The symbols were pasted on transparent drawers so that the cuttlefish could see the food that was stored inside. One drawer, labeled with a circle to mean “immediate,” held raw king prawn. Another drawer, labeled with a triangle to mean “delayed,” held live grass shrimp.
During a control experiment, square labels meant “never.”
“If their self-control is flexible and I hadn’t just trained them to wait in any context, you would expect the cuttlefish to take the immediate reward [in the control], even if it’s their second preference,” says Schnell to Hakai magazine, and that’s what they did. That showed the researchers that cuttlefish wouldn’t reject the prawns if it was the only food available.
In the experimental trials, the cuttlefish didn’t jump on the prawns if the live grass shrimp were labeled with a triangle—many waited for the shrimp drawer to open up. Each time the cuttlefish showed it could wait, the researchers tacked another ten seconds on to the next round of waiting before releasing the shrimp. The longest that a cuttlefish waited was 130 seconds.
Schnell tells Live Science that the cuttlefish usually sat at the bottom of the tank and looked at the two food items while they waited, but sometimes, they would turn away from the king prawn "as if to distract themselves from the temptation of the immediate reward."
In past studies, humans, chimpanzees, parrots and dogs also tried to distract themselves while waiting for a reward.

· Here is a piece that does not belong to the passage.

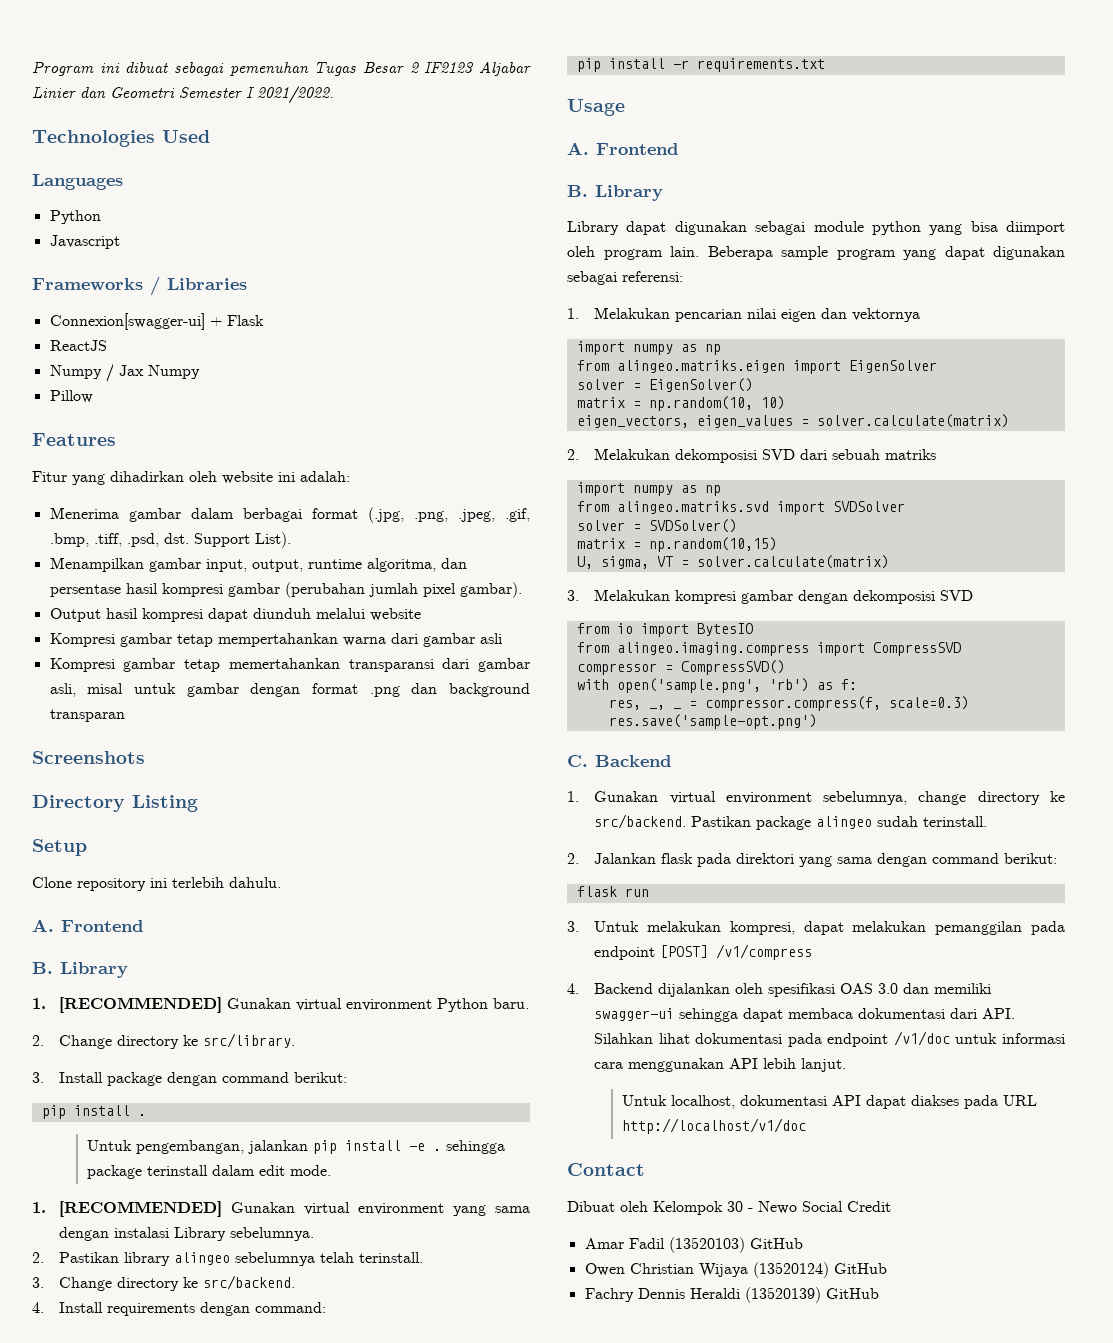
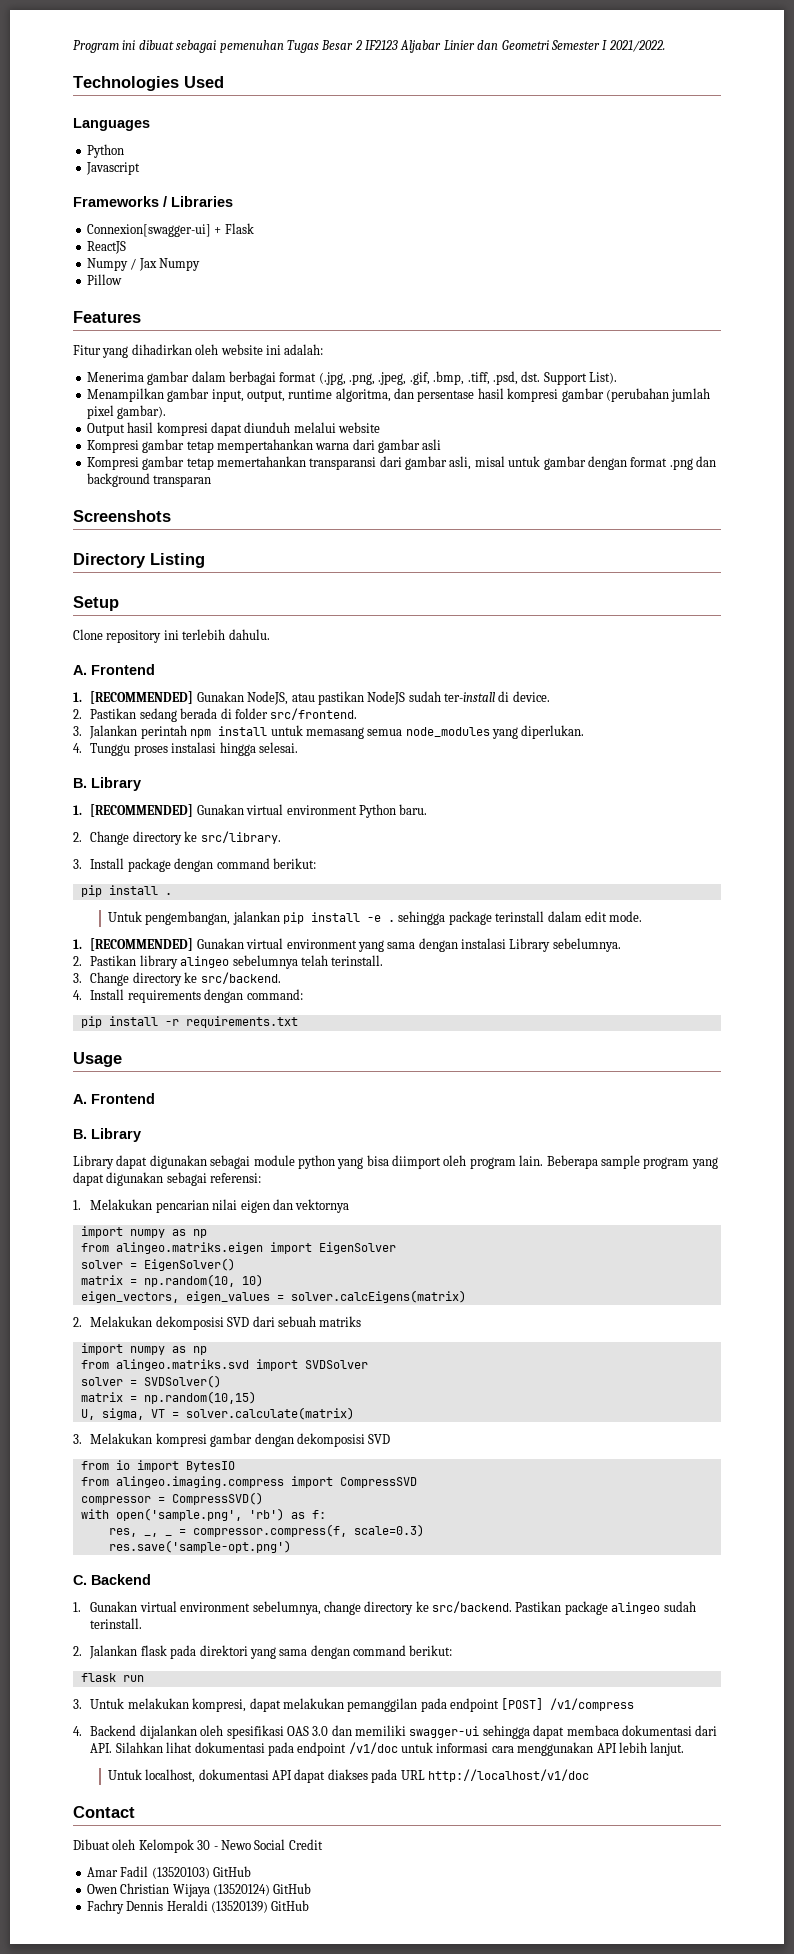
(143, 926) none -> [73,691,550,705] [73,708,358,722] [73,725,585,739] [73,742,298,756] // 1. [RECOMMENDED] Gunakan NodeJS, atau pastikan NodeJS sudah ter-install di device. // 2. Pastikan sedang berada di folder src/frontend. // 3. Jalankan perintah npm install untuk memasang semua node_modules yang diperlukan. // 4. Tunggu proses instalasi hingga selesai.
[816,414,1009,428] solver.calculate(matrix) -> [290,1290,466,1303] solver.calcEigens(matrix)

Not every species can use self-control, but most of the animals that can share another trait in common: long, social lives. Cuttlefish, on the other hand, are solitary creatures that don’t form relationships even with mates or young. The fact that cuttlefish are so different than the other species is part of what makes the new research exciting.
“We don’t know if living in a social group is important for complex cognition unless we also show those abilities are lacking in less social species,” says Oakland University comparative psychologist Jennifer Vonk, who wasn’t involved with the new study, to Hakai magazine. “There’s still so much room to understand more.”
Future studies could puzzle out the evolutionary benefit of patience in cuttlefish. One hypothesis is that it might have to do with hunting strategy, Schnell writes for the Conversation. Since cuttlefish lose their camouflage when they spring for prey, they might learn to wait until the optimal meal swims past.